ACTION ITEM A:
Based on the CAIRD excerpt, decide whether each statement agrees with the text: (i) three expert annotators reviewed a random subset of 200 event chains from the test set; (ii) CAIRD reached an 80.5% precision for detected relations; (iii) the analyses found conditional relations to be the easiest for CAIRD. Answer yes or no for each, quoting the deciding words of the text.

This error analysis provides valuable insights for future improvements, suggesting that enhancing contextual reasoning for ambiguous cases, refining the balance between common sense and specific context, and improving long-range dependency modeling are key areas for further research.

4.11. Human Evaluation

To further validate the quality of the implicit relations discovered by CAIRD, we conducted a human evaluation study. A panel of three expert annotators was tasked with reviewing a random subset of 200 event chains from the test set. For each event pair, annotators judged whether an implicit relation identified by CAIRD was indeed valid and semantically coherent, and whether any obvious implicit relations were missed (false negatives). The annotators also provided a subjective quality score (1-5, 5 being best) for the clarity and correctness of the detected relations. The inter-annotator agreement (Cohen’s Kappa) was 0.78, indicating substantial agreement.
Table 4 summarizes the results, comparing the performance of our best model, CAIRD + DeBERTa-v3_large, against human judgment.
The human evaluation results indicate that CAIRD demonstrates strong agreement with human annotators, achieving an 88.1% precision for detected relations and an 80.5% recall of all implicit relations. While human performance naturally serves as an upper bound, CAIRD’s ability to approach human-level understanding in identifying these subtle connections is noteworthy. The average quality score of 4.3 further suggests that the relations identified by CAIRD are generally clear, correct, and semantically meaningful to human experts, reinforcing the effectiveness of our continuous relation representation and confidence scoring mechanism. These findings affirm that CAIRD not only performs well on quantitative metrics but also generates high-quality, interpretable implicit relation discoveries.

5. Conclusion

In this paper, we introduced Context-Aware Implicit Relation Discovery (CAIRD), a framework for uncovering unstated causal, temporal, and conditional relations in multi-event chains, thereby advancing narrative coherence understanding beyond explicit facts. CAIRD integrates an Event Chain Context Encoder, a Common Sense Knowledge Augmenter (leveraging the Eventual Common Sense (ECS) graph), and an Implicit Relation Detector enhanced with contrastive learning, with outputs refined through a Relation Fusion and Output Module. We further released the large-scale Implicit Narrative Graph (ING) dataset to benchmark this task. Experiments demonstrated CAIRD’s superior performance, achieving an F1 score of 66.05% on ING with DeBERTa-v3 Large, surpassing strong baselines and validating the effectiveness of external knowledge integration. Ablation studies confirmed the importance of each module, while analyses revealed strong results on causal and temporal relations but greater challenges for conditional ones. Despite robust performance, limitations remain in subtle contexts, long-range dependencies, and balancing general with specific knowledge. Future work will enhance inferential robustness, dynamic knowledge integration, and explore applications in summarization, QA, and multi-modal narratives. Overall, CAIRD marks a significant step toward intelligent narrative comprehension by revealing the hidden logical fabric of event sequences.

ACTION ITEM B:
Rewrite the whole listing below, replacing each "15120.0" with "15120" and changing nothing else. Omit the pictures from your answer.

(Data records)
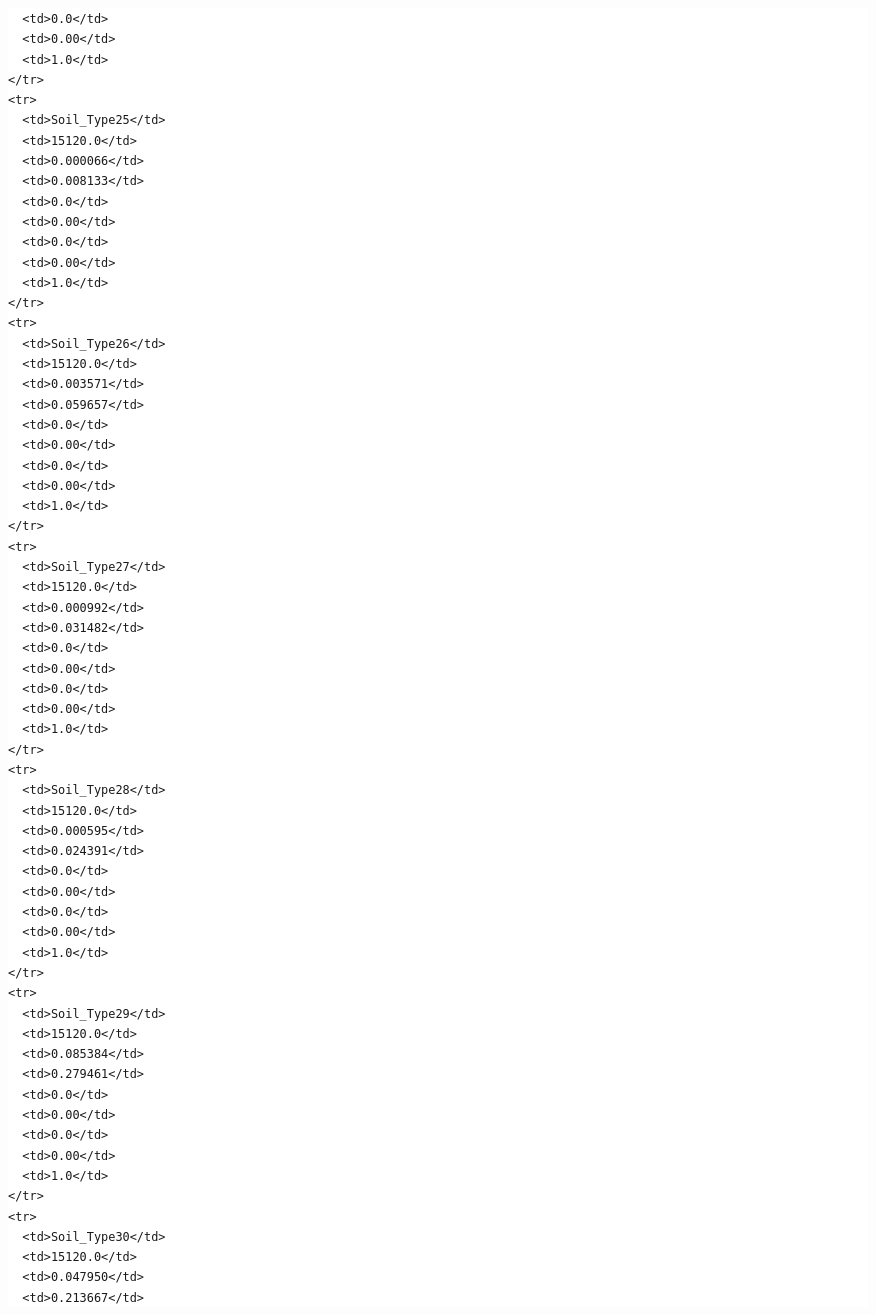       <td>0.0</td>
      <td>0.00</td>
      <td>1.0</td>
    </tr>
    <tr>
      <td>Soil_Type25</td>
      <td>15120.0</td>
      <td>0.000066</td>
      <td>0.008133</td>
      <td>0.0</td>
      <td>0.00</td>
      <td>0.0</td>
      <td>0.00</td>
      <td>1.0</td>
    </tr>
    <tr>
      <td>Soil_Type26</td>
      <td>15120.0</td>
      <td>0.003571</td>
      <td>0.059657</td>
      <td>0.0</td>
      <td>0.00</td>
      <td>0.0</td>
      <td>0.00</td>
      <td>1.0</td>
    </tr>
    <tr>
      <td>Soil_Type27</td>
      <td>15120.0</td>
      <td>0.000992</td>
      <td>0.031482</td>
      <td>0.0</td>
      <td>0.00</td>
      <td>0.0</td>
      <td>0.00</td>
      <td>1.0</td>
    </tr>
    <tr>
      <td>Soil_Type28</td>
      <td>15120.0</td>
      <td>0.000595</td>
      <td>0.024391</td>
      <td>0.0</td>
      <td>0.00</td>
      <td>0.0</td>
      <td>0.00</td>
      <td>1.0</td>
    </tr>
    <tr>
      <td>Soil_Type29</td>
      <td>15120.0</td>
      <td>0.085384</td>
      <td>0.279461</td>
      <td>0.0</td>
      <td>0.00</td>
      <td>0.0</td>
      <td>0.00</td>
      <td>1.0</td>
    </tr>
    <tr>
      <td>Soil_Type30</td>
      <td>15120.0</td>
      <td>0.047950</td>
      <td>0.213667</td>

YOUR SOLUTION A:
(i) Yes: "A panel of three expert annotators was tasked with reviewing a random subset of 200 event chains from the test set."
(ii) No: "achieving an 88.1% precision for detected relations and an 80.5% recall of all implicit relations."
(iii) No: "strong results on causal and temporal relations but greater challenges for conditional ones."

YOUR SOLUTION B:
       <td>0.0</td>
      <td>0.00</td>
      <td>1.0</td>
    </tr>
    <tr>
      <td>Soil_Type25</td>
      <td>15120</td>
      <td>0.000066</td>
      <td>0.008133</td>
      <td>0.0</td>
      <td>0.00</td>
      <td>0.0</td>
      <td>0.00</td>
      <td>1.0</td>
    </tr>
    <tr>
      <td>Soil_Type26</td>
      <td>15120</td>
      <td>0.003571</td>
      <td>0.059657</td>
      <td>0.0</td>
      <td>0.00</td>
      <td>0.0</td>
      <td>0.00</td>
      <td>1.0</td>
    </tr>
    <tr>
      <td>Soil_Type27</td>
      <td>15120</td>
      <td>0.000992</td>
      <td>0.031482</td>
      <td>0.0</td>
      <td>0.00</td>
      <td>0.0</td>
      <td>0.00</td>
      <td>1.0</td>
    </tr>
    <tr>
      <td>Soil_Type28</td>
      <td>15120</td>
      <td>0.000595</td>
      <td>0.024391</td>
      <td>0.0</td>
      <td>0.00</td>
      <td>0.0</td>
      <td>0.00</td>
      <td>1.0</td>
    </tr>
    <tr>
      <td>Soil_Type29</td>
      <td>15120</td>
      <td>0.085384</td>
      <td>0.279461</td>
      <td>0.0</td>
      <td>0.00</td>
      <td>0.0</td>
      <td>0.00</td>
      <td>1.0</td>
    </tr>
    <tr>
      <td>Soil_Type30</td>
      <td>15120</td>
      <td>0.047950</td>
      <td>0.213667</td>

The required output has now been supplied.